The group proposing to take the company private includes its chairman, Jason Nanchun Jiang, and private equity firms Carlyle Group, CITIC Capital Partners, CDH Investments and China Everbright Ltd.

The status of Chinese companies in the United States could be complicated by a dispute between U.S. and Chinese regulators over whether American inspectors will be allowed to examine the work of their China-based audit firms.

Washington wants auditors to hand over documentation on companies that are under investigation but Chinese authorities have barred the release of some information. If a settlement is not reached, the SEC could reject audits by China-based firms, forcing companies to find new auditors.

In May, Beijing took steps to tighten control of local affiliates of major accounting firms by issuing a requirement for Chinese citizens to head those offices.

Dozens of Chinese companies issued shares on Wall Street over the past decade, raising billions of dollars from investors who wanted a stake in the country's booming economy.

Many were private companies that could not raise money on Chinese exchanges that were created to finance state industry or wanted the higher public profile.

Chinese regulators encouraged the move as a way for entrepreneurs to raise money and speed the development of China's economy. But in recent years Beijing has encouraged private companies to issue shares in China to help develop its markets and give Chinese households better investment options.

Regulators have made it easier for private companies to join China's two exchanges in Shanghai and the southern city of Shenzhen, though most listings still are for state enterprises. The Shenzhen exchange created a second board for small companies, imitating the U.S.-based Nasdaq market.

Major state companies such as oil giant PetroChina Ltd. and China Mobile Ltd., the world's biggest phone company by subscribers, also have issued shares abroad. None has indicated it plans to withdraw from foreign stock exchanges.

The economics also are shifting in China's favor.

U.S.-traded companies saw share prices plunge following the 2008 global crisis, while economic growth at home, even after a recent decline, is still forecast at about 8 percent this year. Rising Chinese incomes are creating a bigger pool of money for investment.

"Generally speaking, a company's shares are sold at a higher premium in initial public offerings on Chinese stock markets than on U.S. markets", said Mao Sheng, a market strategist for Huaxi Securities in the western city of Chengdu.

Also, he said, "If the company's business is mainly in China, it will be good for its brand promotion".

Another U.S.-traded company, Fushi Copperweld Inc., announced plans in June by its chairman, Li Fu, and a Hong Kong firm, Abax Global Capital, to take the maker of metallic conductors private.

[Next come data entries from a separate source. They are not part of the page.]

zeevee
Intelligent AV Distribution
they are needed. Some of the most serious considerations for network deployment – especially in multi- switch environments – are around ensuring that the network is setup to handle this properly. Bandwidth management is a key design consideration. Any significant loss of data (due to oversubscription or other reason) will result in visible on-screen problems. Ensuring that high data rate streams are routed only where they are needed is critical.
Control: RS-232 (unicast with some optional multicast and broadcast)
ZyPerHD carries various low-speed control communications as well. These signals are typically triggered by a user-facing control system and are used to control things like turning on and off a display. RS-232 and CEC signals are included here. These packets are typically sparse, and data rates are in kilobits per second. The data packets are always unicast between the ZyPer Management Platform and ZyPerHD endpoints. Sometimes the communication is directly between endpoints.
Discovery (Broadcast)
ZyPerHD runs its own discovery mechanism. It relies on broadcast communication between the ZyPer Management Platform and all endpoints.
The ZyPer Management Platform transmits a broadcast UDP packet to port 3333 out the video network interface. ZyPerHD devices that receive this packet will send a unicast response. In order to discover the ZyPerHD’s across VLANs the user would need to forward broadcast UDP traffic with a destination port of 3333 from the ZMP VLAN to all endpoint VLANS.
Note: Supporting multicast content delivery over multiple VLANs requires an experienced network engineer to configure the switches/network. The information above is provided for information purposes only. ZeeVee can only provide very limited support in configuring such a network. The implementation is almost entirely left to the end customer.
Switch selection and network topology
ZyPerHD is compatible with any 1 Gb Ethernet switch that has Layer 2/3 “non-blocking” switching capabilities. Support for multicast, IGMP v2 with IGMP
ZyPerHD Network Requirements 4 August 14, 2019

Muddy Waters cited Fushi Copperweld in April as one of several companies it said dealt with an investment bank that helped enterprises seeking U.S. stock market listings to conceal problems and misrepresent financial information.

Fushi Copperweld denied Muddy Waters' "vague and nonspecific" claims.

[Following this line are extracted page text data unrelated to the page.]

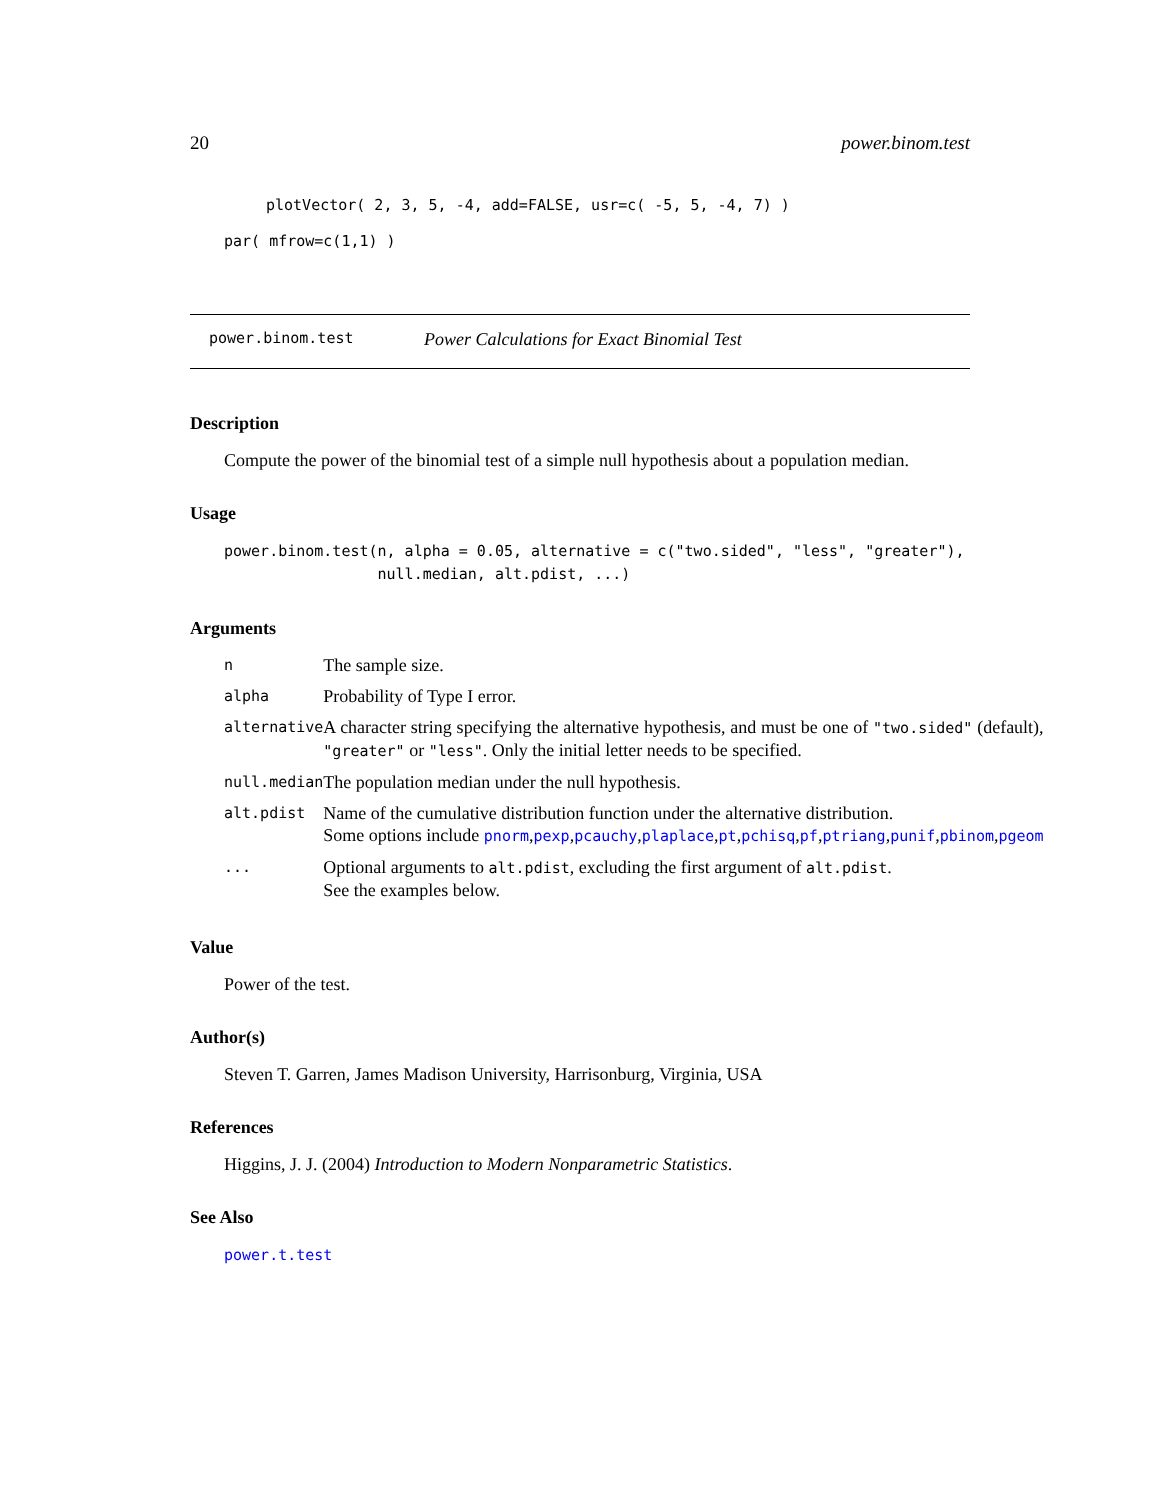20 power.binom.test
plotVector( 2, 3, 5, -4, add=FALSE, usr=c( -5, 5, -4, 7) )
par( mfrow=c(1,1) )
power.binom.test Power Calculations for Exact Binomial Test
Description
Compute the power of the binomial test of a simple null hypothesis about a population median.
Usage
power.binom.test(n, alpha = 0.05, alternative = c("two.sided", "less", "greater"),
                 null.median, alt.pdist, ...)
Arguments
| n | The sample size. |
| alpha | Probability of Type I error. |
| alternative | A character string specifying the alternative hypothesis, and must be one of "two.sided" (default), "greater" or "less" . Only the initial letter needs to be specified. |
| null.median | The population median under the null hypothesis. |
| alt.pdist | Name of the cumulative distribution function under the alternative distribution. Some options include pnorm , pexp , pcauchy , plaplace , pt , pchisq , pf , ptriang , punif , pbinom , pgeom |
| ... | Optional arguments to alt.pdist , excluding the first argument of alt.pdist . See the examples below. |
Value
Power of the test.
Author(s)
Steven T. Garren, James Madison University, Harrisonburg, Virginia, USA
References
Higgins, J. J. (2004) Introduction to Modern Nonparametric Statistics.
See Also
power.t.test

The company said its privatization will be financed with loans from the China Development Bank.

Created to support construction of highways and other public works in China, CDB plays a growing role in its corporate expansion abroad. The bank provides credit to buyers of Chinese telecoms gear and other big-ticket goods and has financed building projects in Africa, Latin America and Asia.

CDB has lent $1 billion "to help Chinese public companies leave the U.S. stock market to return to domestic markets", the business magazine Caixin said last month.

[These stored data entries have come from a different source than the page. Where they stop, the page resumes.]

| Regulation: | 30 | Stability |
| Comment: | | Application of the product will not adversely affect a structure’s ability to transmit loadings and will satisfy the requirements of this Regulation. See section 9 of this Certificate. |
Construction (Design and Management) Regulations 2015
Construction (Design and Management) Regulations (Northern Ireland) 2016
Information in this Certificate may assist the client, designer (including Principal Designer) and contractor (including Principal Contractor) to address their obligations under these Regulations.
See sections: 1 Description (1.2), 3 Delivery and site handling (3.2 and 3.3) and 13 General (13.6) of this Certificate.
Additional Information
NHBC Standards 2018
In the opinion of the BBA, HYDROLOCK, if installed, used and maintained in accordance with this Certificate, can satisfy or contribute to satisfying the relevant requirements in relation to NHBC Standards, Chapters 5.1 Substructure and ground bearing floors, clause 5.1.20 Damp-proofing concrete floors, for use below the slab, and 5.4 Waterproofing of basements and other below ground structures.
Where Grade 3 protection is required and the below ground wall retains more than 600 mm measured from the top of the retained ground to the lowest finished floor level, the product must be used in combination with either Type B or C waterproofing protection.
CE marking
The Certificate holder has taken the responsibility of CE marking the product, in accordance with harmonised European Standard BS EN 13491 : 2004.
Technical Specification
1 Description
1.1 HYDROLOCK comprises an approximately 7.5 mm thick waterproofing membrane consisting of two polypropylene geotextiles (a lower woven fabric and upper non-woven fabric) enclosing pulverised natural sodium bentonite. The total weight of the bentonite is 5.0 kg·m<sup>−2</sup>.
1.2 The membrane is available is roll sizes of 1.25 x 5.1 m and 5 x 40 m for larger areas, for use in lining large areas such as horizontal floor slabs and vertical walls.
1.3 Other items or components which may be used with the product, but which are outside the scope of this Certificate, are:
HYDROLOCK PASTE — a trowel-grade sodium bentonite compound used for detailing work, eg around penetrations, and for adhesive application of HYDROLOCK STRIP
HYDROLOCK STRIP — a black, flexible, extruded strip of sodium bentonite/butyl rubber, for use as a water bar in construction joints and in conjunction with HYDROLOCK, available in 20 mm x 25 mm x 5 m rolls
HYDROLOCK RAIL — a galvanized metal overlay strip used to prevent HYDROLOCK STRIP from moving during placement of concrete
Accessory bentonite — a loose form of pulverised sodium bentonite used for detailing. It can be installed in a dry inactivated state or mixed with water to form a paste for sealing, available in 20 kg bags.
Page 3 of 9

Employees who answered the phone at Fushi Copperweld said no one was available to comment.

Also in June, China TransInfo Technology Corp., a provider of traffic management technology, announced privatization plans to be financed by CDB's Hong Kong branch. A company spokeswoman said she could not comment because the plan is not finalized.

In October, Harbin Pacific Electric Co. withdrew from Nasdaq in a share buyback financed by $400 million in loans from the CDB.